Matthias Schötz (University of Würzburg) will speak in the geometry seminar on the 13th of February. The talk will take place in the Salle de Profs (9th floor, NO) at 13.30pm. Matthias’ title is *“From non-formal, non-C* deformation quantization to abstract O*-algebras”* and the abstract is below.

Starting with any hilbertisable locally convex space V (i.e. locally convex space whose topology can be described by inner products), one can construct its usual deformations by means of exponential star products (like Moyal and Wick star product) on the commutative *algebra of polynomial functions over V, and finds that there is a unique coarsest topology on the deformed *algebras making all deformed products, all evaluation functionals and the *involution continuous. If V has finite dimension, then from this one can also derive a convergent star product on the hyperbolic disc by symmetry reduction.
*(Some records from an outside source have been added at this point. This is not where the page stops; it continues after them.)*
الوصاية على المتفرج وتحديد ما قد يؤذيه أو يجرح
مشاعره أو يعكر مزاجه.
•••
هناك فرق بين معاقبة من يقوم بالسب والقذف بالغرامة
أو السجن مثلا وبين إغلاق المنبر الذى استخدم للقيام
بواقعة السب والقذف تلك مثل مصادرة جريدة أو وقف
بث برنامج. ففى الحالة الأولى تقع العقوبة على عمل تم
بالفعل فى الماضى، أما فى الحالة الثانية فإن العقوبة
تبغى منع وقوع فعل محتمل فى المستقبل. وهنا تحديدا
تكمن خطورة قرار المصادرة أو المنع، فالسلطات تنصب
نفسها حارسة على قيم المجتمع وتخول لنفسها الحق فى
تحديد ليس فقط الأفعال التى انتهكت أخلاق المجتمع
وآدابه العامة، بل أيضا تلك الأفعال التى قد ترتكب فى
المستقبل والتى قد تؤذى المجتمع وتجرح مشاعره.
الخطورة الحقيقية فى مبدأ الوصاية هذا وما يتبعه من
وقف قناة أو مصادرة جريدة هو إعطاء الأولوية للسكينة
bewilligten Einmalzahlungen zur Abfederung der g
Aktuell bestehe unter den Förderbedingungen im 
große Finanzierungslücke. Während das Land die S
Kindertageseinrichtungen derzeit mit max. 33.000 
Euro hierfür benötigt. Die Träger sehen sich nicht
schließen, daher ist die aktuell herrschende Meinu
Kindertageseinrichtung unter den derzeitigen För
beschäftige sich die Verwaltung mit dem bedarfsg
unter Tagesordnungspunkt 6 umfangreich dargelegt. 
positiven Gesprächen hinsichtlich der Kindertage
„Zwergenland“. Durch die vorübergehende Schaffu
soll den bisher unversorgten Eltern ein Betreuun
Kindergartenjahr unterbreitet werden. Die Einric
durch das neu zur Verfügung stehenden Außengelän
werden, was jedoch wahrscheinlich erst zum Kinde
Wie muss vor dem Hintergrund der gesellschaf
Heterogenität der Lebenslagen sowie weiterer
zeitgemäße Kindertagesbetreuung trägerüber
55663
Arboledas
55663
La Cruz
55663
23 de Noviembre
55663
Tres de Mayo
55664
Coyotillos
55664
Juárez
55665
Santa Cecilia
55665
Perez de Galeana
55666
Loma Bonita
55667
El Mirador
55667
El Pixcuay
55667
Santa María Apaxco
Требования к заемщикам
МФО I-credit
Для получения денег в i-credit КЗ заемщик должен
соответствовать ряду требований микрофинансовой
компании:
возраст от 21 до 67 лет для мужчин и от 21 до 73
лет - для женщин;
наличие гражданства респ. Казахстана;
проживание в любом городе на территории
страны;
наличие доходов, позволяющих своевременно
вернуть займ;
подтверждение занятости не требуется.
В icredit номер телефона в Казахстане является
The resulting deformed *algebras have some more nice properties, e.g. in the flat case it is possible to incorporate elements Q,P having canonical commutation relations [Q,P] = i and to exponentiate these elements in the completion of the algebra, and on the hyperbolic plane the usual su(1,n)-action is an inner action on the deformed *-algebra. Nevertheless, their topologies are far from being C*, yet not even submultiplicative. So the question arises, which of the properties that make C*-algebras attractive as candidates for observable algebras in physics carry over to these constructions or similar ones. The notion of an abstract O*-algebra might provide a suitable framework to examine these problems: The idea is to focus more on the properties of the ordering on a *algebra coming from a suitable set of positive linear functionals, which e.g. allows to study properties of pure states in detail, and could eventually lead to a spectral theorem for *algebras of unbounded operators by applying the Freudenthal spectral theorem for lattice ordered vector spaces.